In anonymous folk art came a polychrome painted cane featuring images of bathing beauties that sold for $1,845.
“I own 350 canes, and I’ve handled over 1,000 of them. I’ve never seen a cane this good before,” Ledbetter said.
At $1,353 was a Nineteenth Century pair of folk art andirons featuring rabbits. Ledbetter wrote that they were found in the original homeplace in Vance County, N.C.
“I woke up at 3 am on auction day and got out of bed at 4:30,” the auctioneer said. “It was dark and I’m walking over to the gallery that morning and I started thinking about those andirons. I have never seen a pair of andirons like these. There were times I wouldn’t do nothing but go and look at them. That’s how good they were – the best piece of folk art in the sale.”
Ledbetter has never held an auction outside of the age of Covid and its processes of heavy online and phone bidding, spaced seating and preview appointments.

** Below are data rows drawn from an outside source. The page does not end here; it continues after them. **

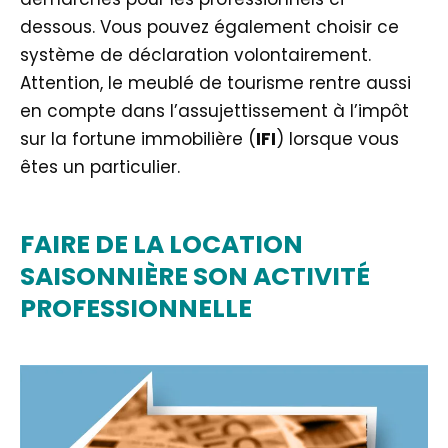
dessous. Vous pouvez également choisir ce
système de déclaration volontairement.
Attention, le meublé de tourisme rentre aussi
en compte dans l’assujettissement à l’impôt
sur la fortune immobilière (
IFI
) lorsque vous
êtes un particulier.
FAIRE DE LA LOCATION
SAISONNIÈRE SON ACTIVITÉ
PROFESSIONNELLE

He recalled, “I looked at the audience halfway through the sale and I said, ‘Listen, you take advantage of this, because one day there will be 300 people in this building. Every chair is going to be full and people will be standing up. When things bring $60 to $80 dollars now, they’ll bring $300 then. People online are looking for specific things, they’re not pulling up a trailer and loading it up.”
On the results, Ledbetter related that he was happy, though he’s still hunting for the blue chip outsiders.
“If I can get a couple more sales under my belt and prove I can handle good material, you’re going to see a Bill Traylor sell in Gibsonville,” he said, “you’re going to see the untouchables: a Wolfli, a Sam Doyle. You can’t just wake up and say I’m going to sell a Traylor in my next auction. It doesn’t work like that.”
But he’s looking for it. One day, you may see Matt Ledbetter standing there with a Traylor in his teeth and two Dave jars in his hands.